What you have to do: Leave the pictures aside and give back every entry below word for word.

_ _ _ _

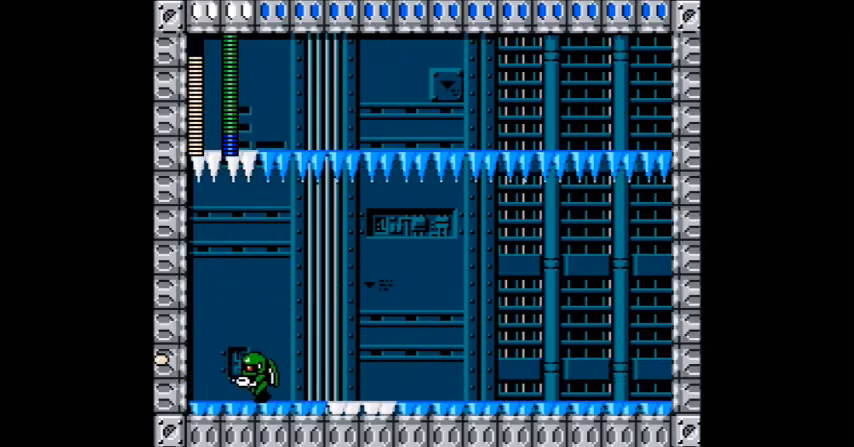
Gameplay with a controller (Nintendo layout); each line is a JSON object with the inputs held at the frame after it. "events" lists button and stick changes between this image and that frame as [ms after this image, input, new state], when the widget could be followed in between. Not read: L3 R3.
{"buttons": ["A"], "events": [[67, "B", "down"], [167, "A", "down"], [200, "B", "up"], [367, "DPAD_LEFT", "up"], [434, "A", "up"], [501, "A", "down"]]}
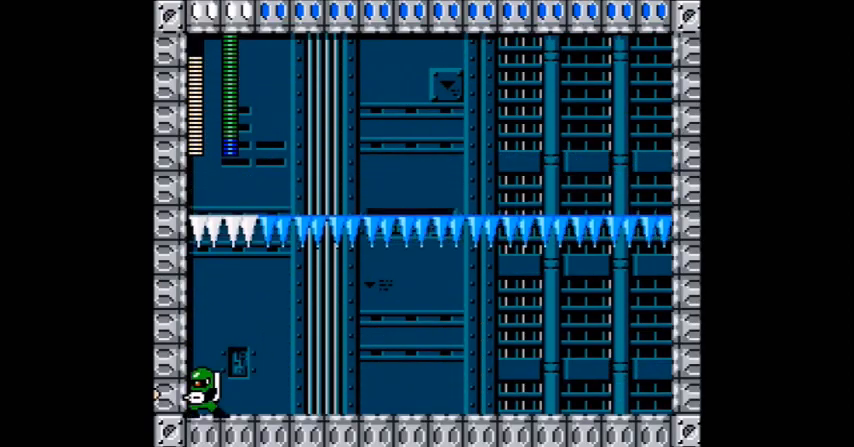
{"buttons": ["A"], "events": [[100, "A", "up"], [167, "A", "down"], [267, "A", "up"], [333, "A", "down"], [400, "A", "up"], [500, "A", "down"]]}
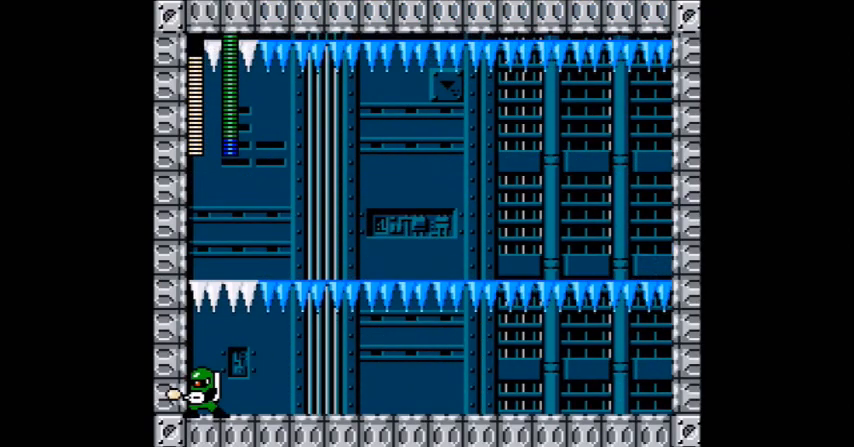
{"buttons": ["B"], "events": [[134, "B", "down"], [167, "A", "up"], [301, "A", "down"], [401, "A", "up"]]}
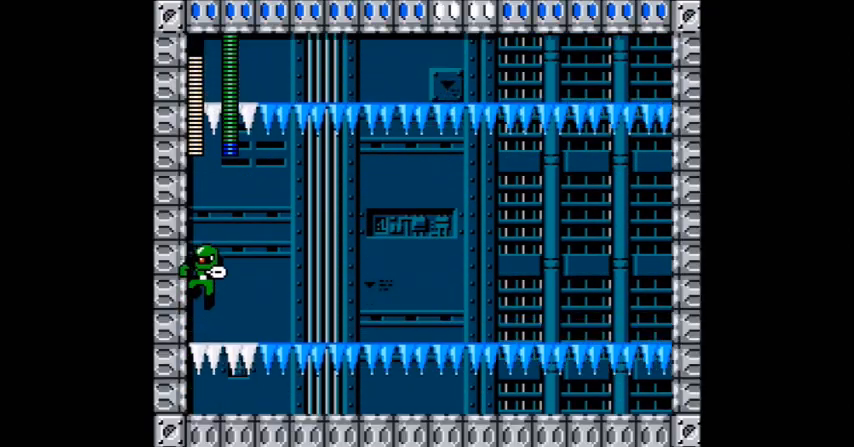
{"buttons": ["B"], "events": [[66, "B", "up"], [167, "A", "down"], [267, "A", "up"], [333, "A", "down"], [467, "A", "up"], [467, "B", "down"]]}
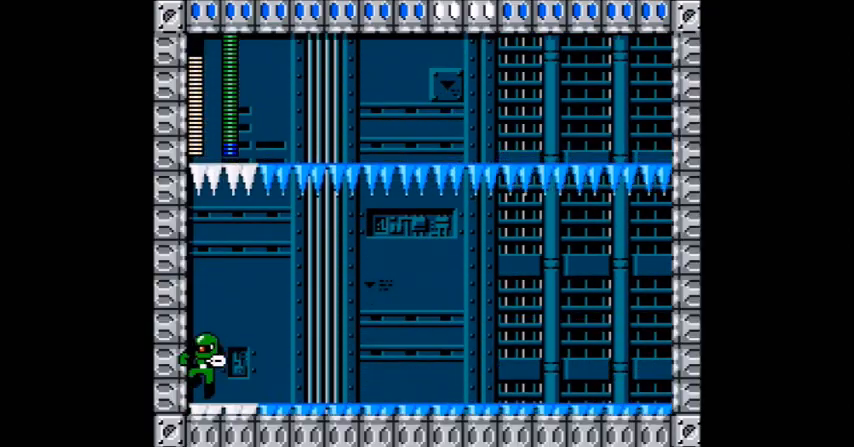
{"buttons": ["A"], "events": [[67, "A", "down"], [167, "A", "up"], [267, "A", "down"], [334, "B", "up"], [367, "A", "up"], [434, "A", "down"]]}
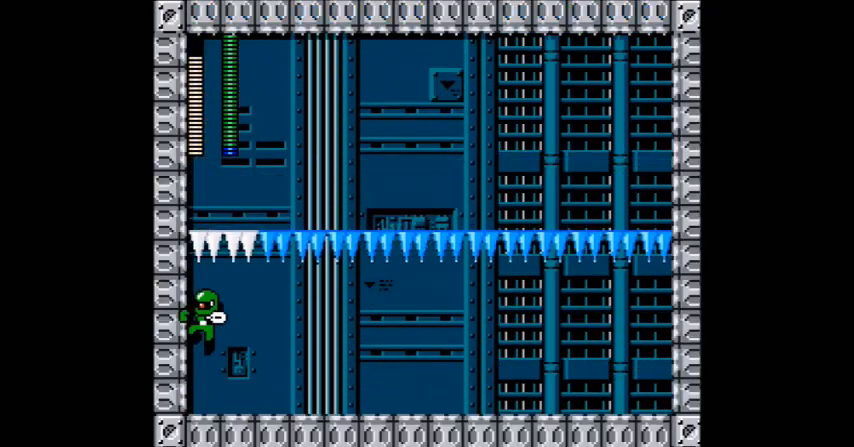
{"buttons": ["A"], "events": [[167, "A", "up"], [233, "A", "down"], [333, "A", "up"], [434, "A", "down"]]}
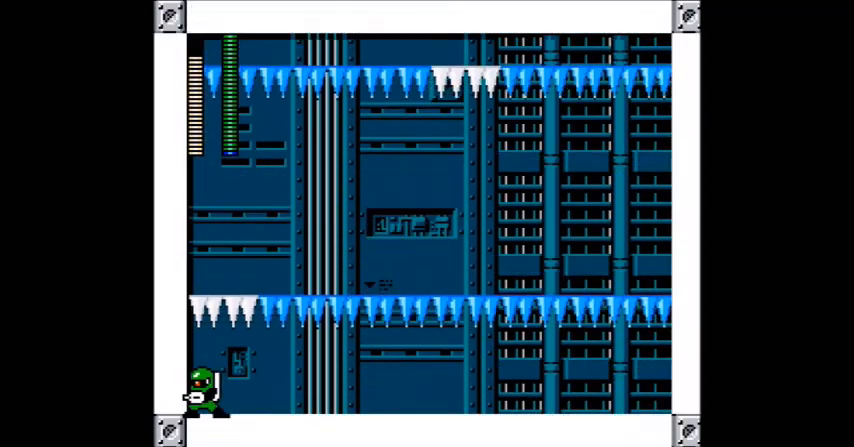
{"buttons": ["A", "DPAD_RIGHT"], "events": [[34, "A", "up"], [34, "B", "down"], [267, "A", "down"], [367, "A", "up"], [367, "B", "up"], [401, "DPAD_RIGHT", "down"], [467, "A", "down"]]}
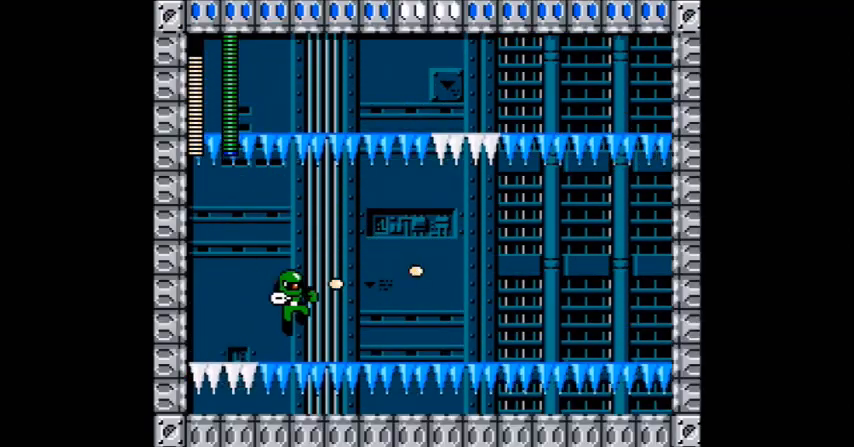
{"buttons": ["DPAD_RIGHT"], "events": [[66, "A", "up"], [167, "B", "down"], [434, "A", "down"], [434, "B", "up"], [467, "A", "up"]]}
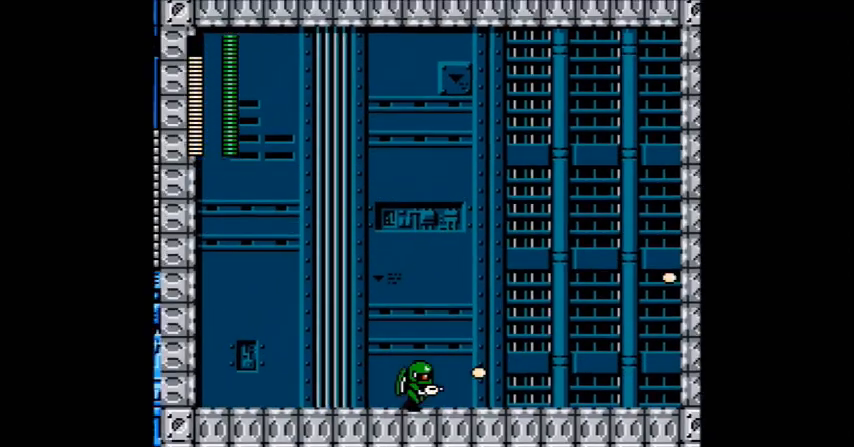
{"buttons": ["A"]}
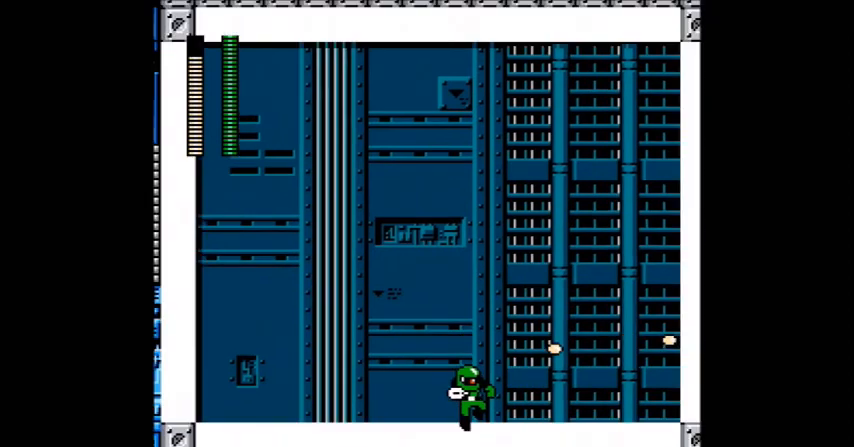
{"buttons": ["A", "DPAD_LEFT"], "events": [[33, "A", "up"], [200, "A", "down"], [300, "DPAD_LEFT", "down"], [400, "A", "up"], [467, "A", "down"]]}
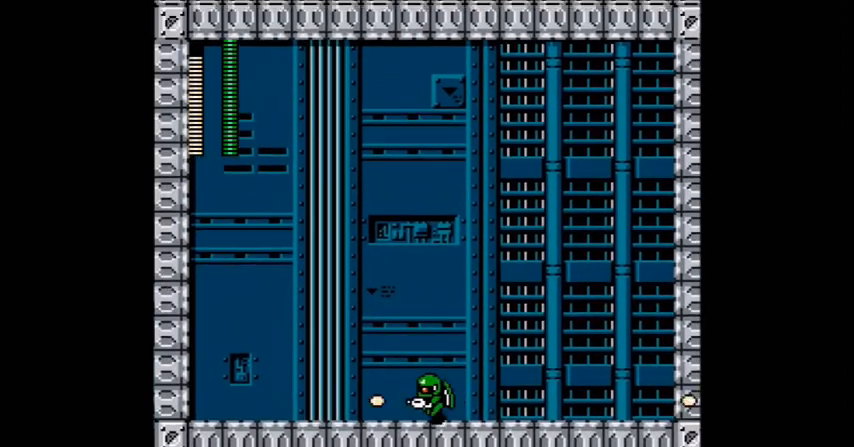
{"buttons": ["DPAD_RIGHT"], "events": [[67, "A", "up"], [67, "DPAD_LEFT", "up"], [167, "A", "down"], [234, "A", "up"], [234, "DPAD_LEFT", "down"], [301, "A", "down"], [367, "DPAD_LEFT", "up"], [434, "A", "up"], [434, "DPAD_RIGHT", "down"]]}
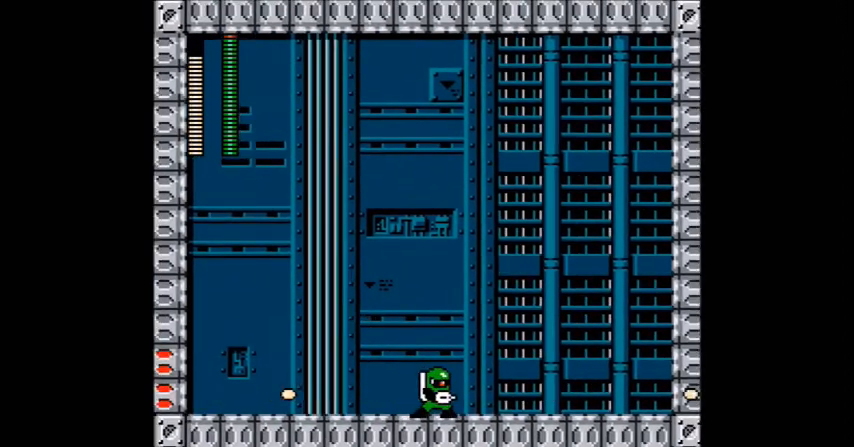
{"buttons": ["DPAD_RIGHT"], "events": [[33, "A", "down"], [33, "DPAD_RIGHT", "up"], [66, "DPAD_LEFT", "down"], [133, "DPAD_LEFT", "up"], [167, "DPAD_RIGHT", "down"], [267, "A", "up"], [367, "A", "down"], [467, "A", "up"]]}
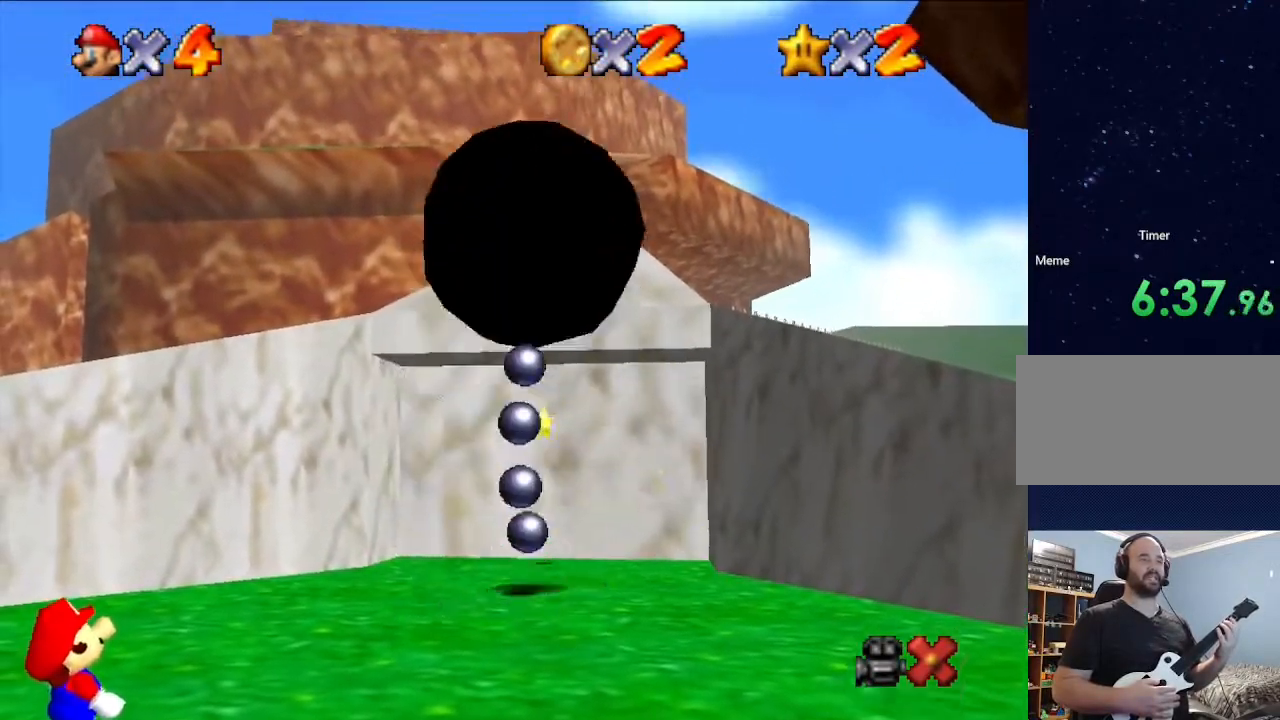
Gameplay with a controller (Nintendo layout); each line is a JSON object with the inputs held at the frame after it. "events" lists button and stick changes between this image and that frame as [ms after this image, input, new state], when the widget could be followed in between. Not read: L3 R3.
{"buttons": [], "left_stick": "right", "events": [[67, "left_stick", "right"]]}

_ _ _ _

Solution for this task:
Gameplay with a controller (Nintendo layout); each line is a JSON object with the inputs held at the frame after it. "events" lists button and stick changes between this image and that frame as [ms after this image, input, new state], when the widget could be followed in between. Not read: L3 R3.
{"buttons": ["A"], "events": [[67, "B", "down"], [167, "A", "down"], [200, "B", "up"], [367, "DPAD_LEFT", "up"], [434, "A", "up"], [501, "A", "down"]]}
{"buttons": ["A"], "events": [[100, "A", "up"], [167, "A", "down"], [267, "A", "up"], [333, "A", "down"], [400, "A", "up"], [500, "A", "down"]]}
{"buttons": ["B"], "events": [[134, "B", "down"], [167, "A", "up"], [301, "A", "down"], [401, "A", "up"]]}
{"buttons": ["B"], "events": [[66, "B", "up"], [167, "A", "down"], [267, "A", "up"], [333, "A", "down"], [467, "A", "up"], [467, "B", "down"]]}
{"buttons": ["A"], "events": [[67, "A", "down"], [167, "A", "up"], [267, "A", "down"], [334, "B", "up"], [367, "A", "up"], [434, "A", "down"]]}
{"buttons": ["A"], "events": [[167, "A", "up"], [233, "A", "down"], [333, "A", "up"], [434, "A", "down"]]}
{"buttons": ["A", "DPAD_RIGHT"], "events": [[34, "A", "up"], [34, "B", "down"], [267, "A", "down"], [367, "A", "up"], [367, "B", "up"], [401, "DPAD_RIGHT", "down"], [467, "A", "down"]]}
{"buttons": ["DPAD_RIGHT"], "events": [[66, "A", "up"], [167, "B", "down"], [434, "A", "down"], [434, "B", "up"], [467, "A", "up"]]}
{"buttons": ["A"]}
{"buttons": ["A", "DPAD_LEFT"], "events": [[33, "A", "up"], [200, "A", "down"], [300, "DPAD_LEFT", "down"], [400, "A", "up"], [467, "A", "down"]]}
{"buttons": ["DPAD_RIGHT"], "events": [[67, "A", "up"], [67, "DPAD_LEFT", "up"], [167, "A", "down"], [234, "A", "up"], [234, "DPAD_LEFT", "down"], [301, "A", "down"], [367, "DPAD_LEFT", "up"], [434, "A", "up"], [434, "DPAD_RIGHT", "down"]]}
{"buttons": ["DPAD_RIGHT"], "events": [[33, "A", "down"], [33, "DPAD_RIGHT", "up"], [66, "DPAD_LEFT", "down"], [133, "DPAD_LEFT", "up"], [167, "DPAD_RIGHT", "down"], [267, "A", "up"], [367, "A", "down"], [467, "A", "up"]]}
Gameplay with a controller (Nintendo layout); each line is a JSON object with the inputs held at the frame after it. "events" lists button and stick changes between this image and that frame as [ms after this image, input, new state], when the widget could be followed in between. Not read: L3 R3.
{"buttons": [], "left_stick": "right", "events": [[67, "left_stick", "right"]]}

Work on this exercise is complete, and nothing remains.